WORK INSTRUCTIONS -> In the text on the Partnership's general partner, write out again the part that starts at the words "In July 2013, the" and stops after "to control us.", substituting "ordinary units" for "common units".

On October 5, 2012, Sunoco, Inc. (“Sunoco”) was acquired by Energy Transfer Partners, L.P. (“ETP”). Prior to this transaction, Sunoco (through its wholly-owned subsidiary Sunoco Partners LLC) served as the Partnership’s general partner and owned a two percent general partner interest, all of the Partnership’s incentive distribution rights and a 32.4 percent limited partner interest in the Partnership. In connection with the acquisition, Sunoco’s interests in the general partner and limited partnership were contributed to ETP, resulting in a change of control of the Partnership’s general partner. As a result, the Partnership became a consolidated subsidiary of ETP on the acquisition date.
In July 2013, the limited liability company agreement of Sunoco Partners LLC was amended to reflect the addition of ETE Common Holdings, LLC ("ETE Holdings") as an owner of a 0.1 percent membership interest in our general partner. ETE Holdings is a wholly-owned subsidiary of Energy Transfer Equity, L.P. and an affiliate of ETP. In addition, the 33.5 million common units in us owned by Sunoco Partners LLC were assigned to ETP.
As of February 17, 2014, ETP, the controlling owner of our general partner, owns a 33.6 percent partnership interest in us, which includes a two percent general partner interest (through its controlled subsidiary Sunoco Partners LLC) and 33.5 million common units, representing a 32.2 percent limited partner interest in us. The general partner’s ability to manage and operate us effectively gives the general partner the ability to control us.
Distribution and Payments to the General Partner and Its Affiliates
The following table summarizes the distribution and payments made and to be made us to the general partner and its affiliates in connection with the ongoing operation and in the case of liquidation. These distributions and payments were determined by and among affiliated entities and, consequently, are not the result of arm’s-length negotiations.
Operational Stage
Payments to the general partner and its affiliates
We paid the general partner an administrative fee, $15 million for the year ended December 31, 2013, for the provision of various general and administrative services for our benefit. In addition, the general partner is entitled to reimbursement for all expenses it incurs on our behalf, including other general and administrative expenses. These reimbursable expenses include the salaries and the cost of employee benefits of employees of the general partner who provide services to us. The general partner has sole discretion in determining the amount of these expenses.

Removal or withdrawal of the general partner
If our general partner withdraws or is removed, its general partner interest and its incentive distribution rights will either be sold to the new general partner for cash or converted into common units, in each case for an amount equal to the fair market value of those interests as provided in the Partnership Agreement

Liquidation Stage
Liquidation
Upon liquidation, the partners, including our general partner, will be entitled to receive liquidating distributions according to their particular capital account balances.

(Extracted records)

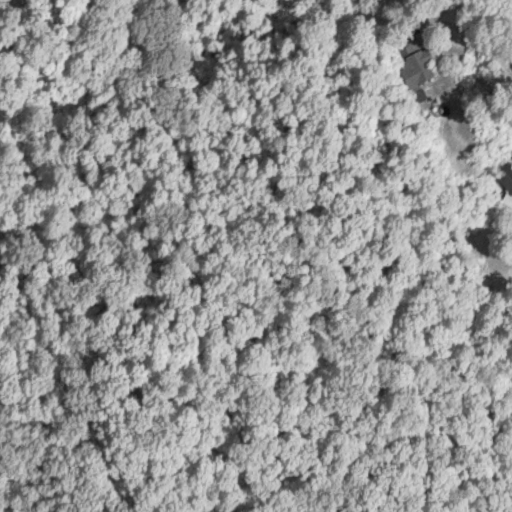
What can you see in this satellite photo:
building: (416, 68)
building: (505, 179)
building: (510, 230)
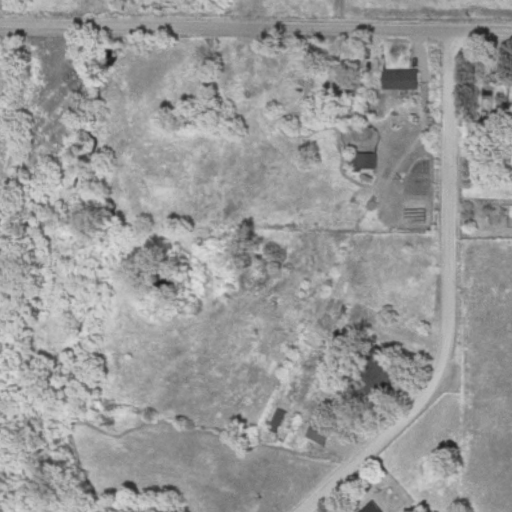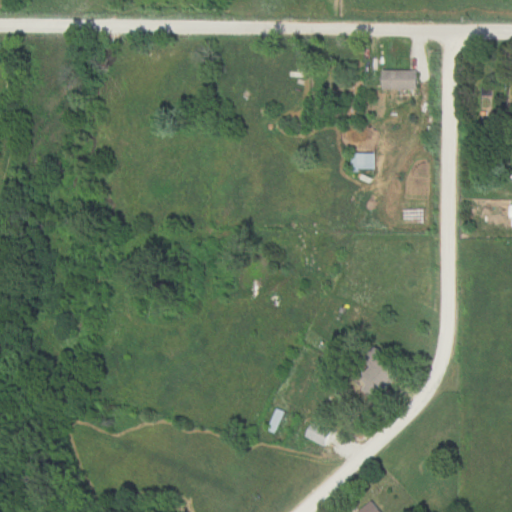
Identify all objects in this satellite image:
road: (256, 33)
building: (398, 80)
building: (360, 162)
building: (511, 215)
road: (445, 300)
building: (377, 378)
building: (273, 421)
building: (318, 434)
building: (369, 508)
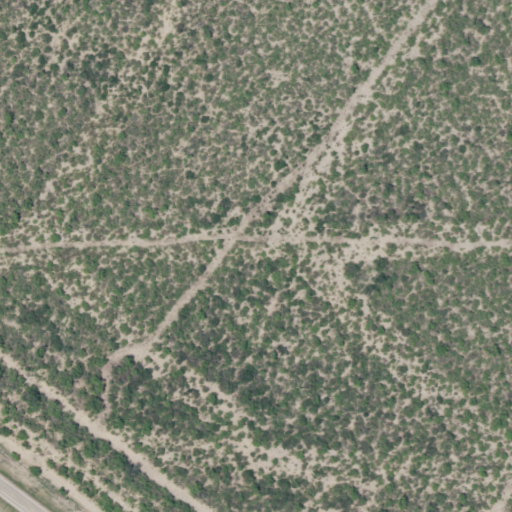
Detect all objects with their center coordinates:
road: (23, 494)
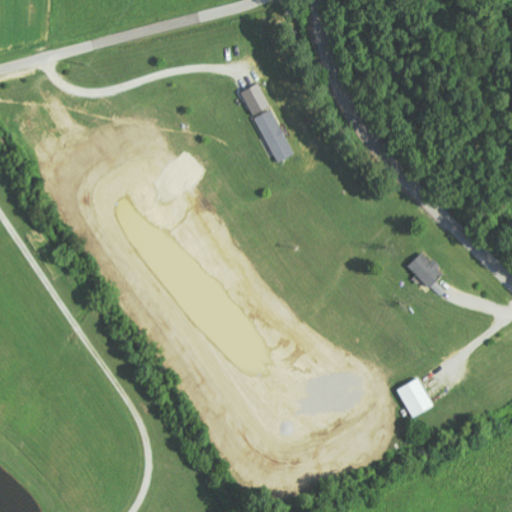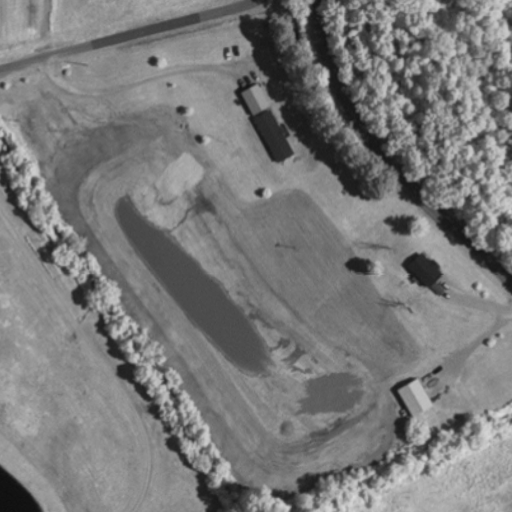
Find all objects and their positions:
road: (129, 35)
road: (307, 67)
building: (270, 122)
road: (388, 156)
building: (428, 267)
building: (419, 397)
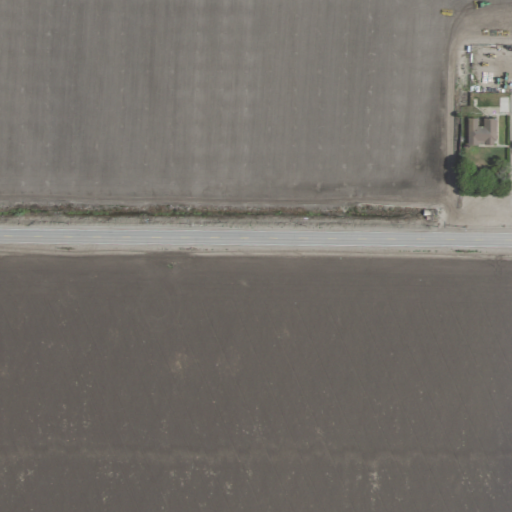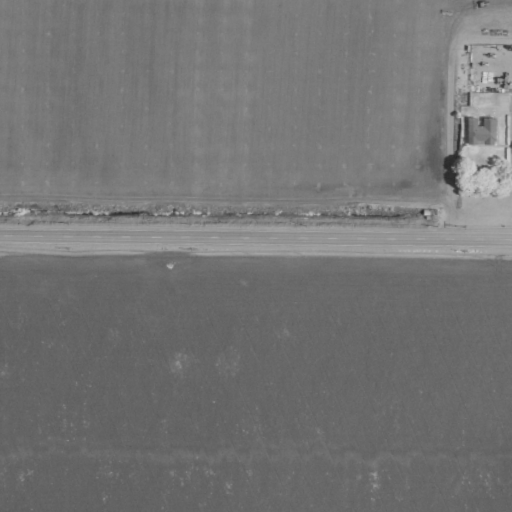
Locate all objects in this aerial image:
building: (480, 131)
road: (256, 237)
crop: (255, 255)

EXERCISE ANSWER ->
In July 2013, the limited liability company agreement of Sunoco Partners LLC was amended to reflect the addition of ETE Common Holdings, LLC ("ETE Holdings") as an owner of a 0.1 percent membership interest in our general partner. ETE Holdings is a wholly-owned subsidiary of Energy Transfer Equity, L.P. and an affiliate of ETP. In addition, the 33.5 million ordinary units in us owned by Sunoco Partners LLC were assigned to ETP.
As of February 17, 2014, ETP, the controlling owner of our general partner, owns a 33.6 percent partnership interest in us, which includes a two percent general partner interest (through its controlled subsidiary Sunoco Partners LLC) and 33.5 million ordinary units, representing a 32.2 percent limited partner interest in us. The general partner’s ability to manage and operate us effectively gives the general partner the ability to control us.